> [WORK INSTRUCTION]: Reproduce the part of the lines that opens at the start of the records and closes with the line containing "Читайте также", swapping "Overwatch" for "Overwatch 2" and keeping all else unchanged. Leave the pictures out of the answer.

> [DATA SHOWN]:
════
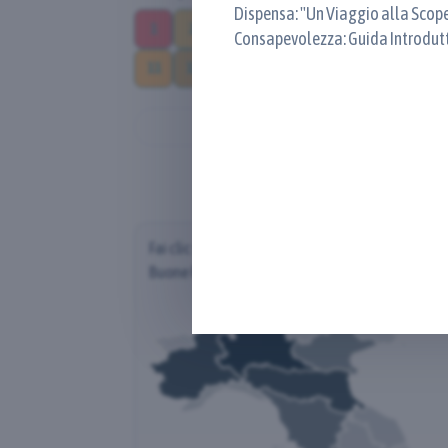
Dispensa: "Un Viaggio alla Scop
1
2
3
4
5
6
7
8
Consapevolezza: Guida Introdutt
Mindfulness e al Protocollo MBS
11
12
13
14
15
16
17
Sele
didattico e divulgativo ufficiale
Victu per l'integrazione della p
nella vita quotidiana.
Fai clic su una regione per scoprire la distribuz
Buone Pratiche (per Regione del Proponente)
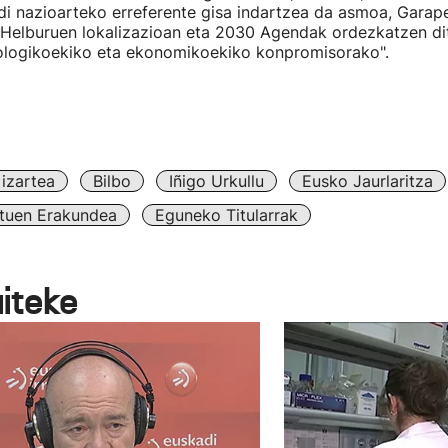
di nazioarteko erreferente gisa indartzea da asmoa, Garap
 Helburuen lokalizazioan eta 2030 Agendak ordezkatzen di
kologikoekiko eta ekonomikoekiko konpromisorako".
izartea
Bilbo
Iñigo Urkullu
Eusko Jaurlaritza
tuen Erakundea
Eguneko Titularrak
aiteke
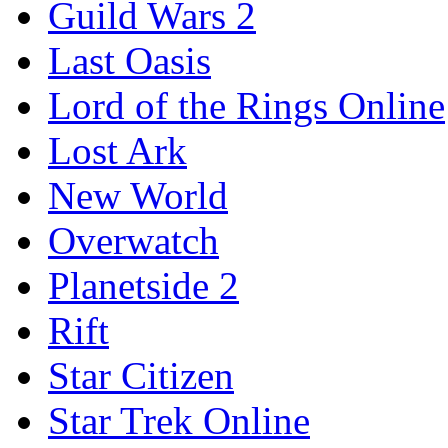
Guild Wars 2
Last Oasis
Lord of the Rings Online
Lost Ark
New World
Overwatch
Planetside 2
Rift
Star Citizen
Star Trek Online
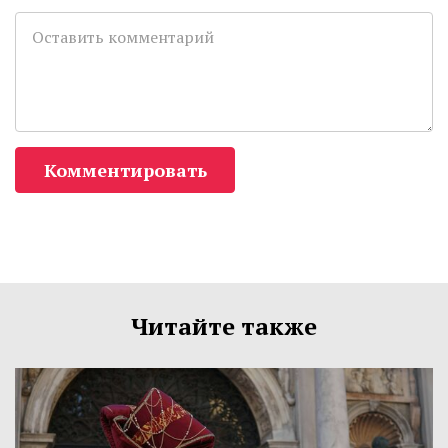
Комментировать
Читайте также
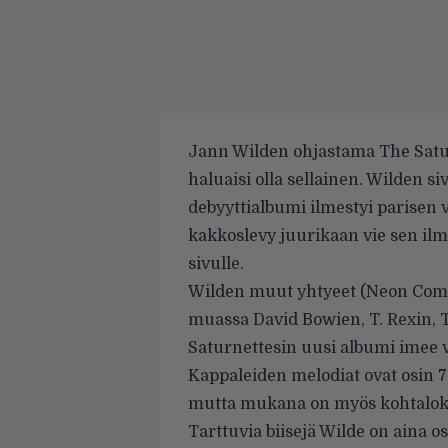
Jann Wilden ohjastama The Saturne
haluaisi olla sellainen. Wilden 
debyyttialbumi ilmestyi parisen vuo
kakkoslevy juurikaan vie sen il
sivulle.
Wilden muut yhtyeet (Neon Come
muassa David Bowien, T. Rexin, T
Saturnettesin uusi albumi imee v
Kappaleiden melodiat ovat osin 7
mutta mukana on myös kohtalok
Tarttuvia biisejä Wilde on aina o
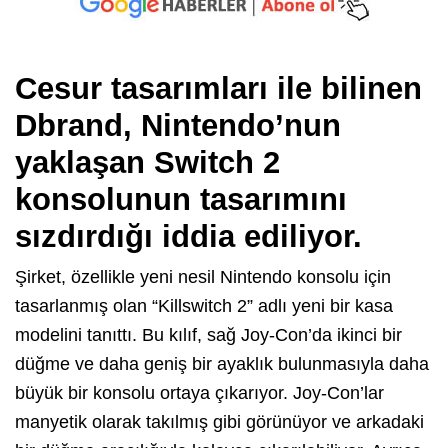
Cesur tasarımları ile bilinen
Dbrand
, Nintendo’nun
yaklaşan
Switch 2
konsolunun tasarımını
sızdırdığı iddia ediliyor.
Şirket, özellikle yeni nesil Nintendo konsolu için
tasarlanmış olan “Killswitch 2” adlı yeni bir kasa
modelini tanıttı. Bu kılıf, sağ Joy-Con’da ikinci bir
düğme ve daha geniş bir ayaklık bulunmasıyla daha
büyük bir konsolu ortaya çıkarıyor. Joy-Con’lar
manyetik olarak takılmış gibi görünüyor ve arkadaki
════
> [RESULT]:
Dispensa: "Un Viaggio alla Scop
1
2
3
4
5
6
7
8
Consapevolezza: Guida Introdutt
Mindfulness e al Protocollo MBS
11
12
13
14
15
16
17
Sele
didattico e divulgativo ufficiale
Victu per l'integrazione della p
nella vita quotidiana.
Fai clic su una regione per scoprire la distribuz
Buone Pratiche (per Regione del Proponente)
di nazioarteko erreferente gisa indartzea da asmoa, Garap
 Helburuen lokalizazioan eta 2030 Agendak ordezkatzen di
kologikoekiko eta ekonomikoekiko konpromisorako".
izartea
Bilbo
Iñigo Urkullu
Eusko Jaurlaritza
tuen Erakundea
Eguneko Titularrak
aiteke
Guild Wars 2
Last Oasis
Lord of the Rings Online
Lost Ark
New World
Overwatch 2
Planetside 2
Rift
Star Citizen
Star Trek Online
Комментировать
Читайте также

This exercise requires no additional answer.